Il “ritenuto dimostrato legame di Caviglia con Federico Casanova, peraltro citato  soltanto in ordine alla gestione calore dell’Iacp alla cui attività Caviglia è sempre rimasto estraneo, si fonda sulle dichiarazioni del teste Minuto il quale ha dichiarato di aver sentito dire dal Casanova che Caviglia era stato gratificato con buoni benzina gratuiti per 2000 litri di carburante. La prova non esiste.

Come pure l’asserito interessamento del Caviglia ad una lottizzazione nel Comune di Pietra Ligure alla quale erano interessati gli imputati Bongiorni e Vadora.

Non risulta che il Caviglia si sia avvalso scorrettamente  della sua carica, conseguita certamente e ancora una volta in funzione politica, di presidente dell’Acts...

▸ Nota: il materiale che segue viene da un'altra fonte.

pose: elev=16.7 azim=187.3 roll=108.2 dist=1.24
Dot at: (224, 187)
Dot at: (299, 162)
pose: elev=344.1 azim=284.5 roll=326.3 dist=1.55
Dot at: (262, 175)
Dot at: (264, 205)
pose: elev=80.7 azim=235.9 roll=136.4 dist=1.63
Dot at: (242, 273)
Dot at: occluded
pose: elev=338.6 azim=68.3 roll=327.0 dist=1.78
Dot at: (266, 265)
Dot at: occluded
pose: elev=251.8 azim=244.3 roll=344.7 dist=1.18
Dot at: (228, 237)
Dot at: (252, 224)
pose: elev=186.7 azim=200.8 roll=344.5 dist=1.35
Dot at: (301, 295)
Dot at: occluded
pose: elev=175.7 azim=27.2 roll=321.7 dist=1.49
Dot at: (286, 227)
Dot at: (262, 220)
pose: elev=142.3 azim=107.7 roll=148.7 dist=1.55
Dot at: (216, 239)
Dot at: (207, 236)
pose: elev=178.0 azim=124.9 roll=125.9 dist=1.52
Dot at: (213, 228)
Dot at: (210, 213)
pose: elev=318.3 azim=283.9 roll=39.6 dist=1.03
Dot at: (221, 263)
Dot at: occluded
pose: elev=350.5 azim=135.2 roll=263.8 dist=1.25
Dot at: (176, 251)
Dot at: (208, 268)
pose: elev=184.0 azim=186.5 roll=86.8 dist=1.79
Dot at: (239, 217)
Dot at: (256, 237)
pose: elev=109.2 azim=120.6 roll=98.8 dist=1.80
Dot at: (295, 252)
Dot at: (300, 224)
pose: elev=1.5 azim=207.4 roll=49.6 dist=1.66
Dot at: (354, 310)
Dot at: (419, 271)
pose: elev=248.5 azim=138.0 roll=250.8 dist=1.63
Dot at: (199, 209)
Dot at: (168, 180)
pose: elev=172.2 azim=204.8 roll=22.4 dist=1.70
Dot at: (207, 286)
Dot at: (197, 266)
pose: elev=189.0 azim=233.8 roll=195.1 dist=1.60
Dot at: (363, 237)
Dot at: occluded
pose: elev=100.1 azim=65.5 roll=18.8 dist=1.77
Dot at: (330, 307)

Del fatto di essere stato tramite per il passaggio della somma di tredici milioni e mezzo proveniente da Teardo, il Caviglia ha dato una spiegazione che non ha avuto prova contraria e dunque credibile.

I movimenti bancari facenti capo al Caviglia, infine, non paiono tali da destare particolare sospetto. In particolare non si può condividere l’assunto del giudice istruttore secondo cui essi sarebbero già di per se sintomatici della volontà di nascondere la natura dell’operazione e la provenienza del denaro, ma nulla è emerso nel rapporto finanziario tra Caviglia e Capello, cassiere del clan>.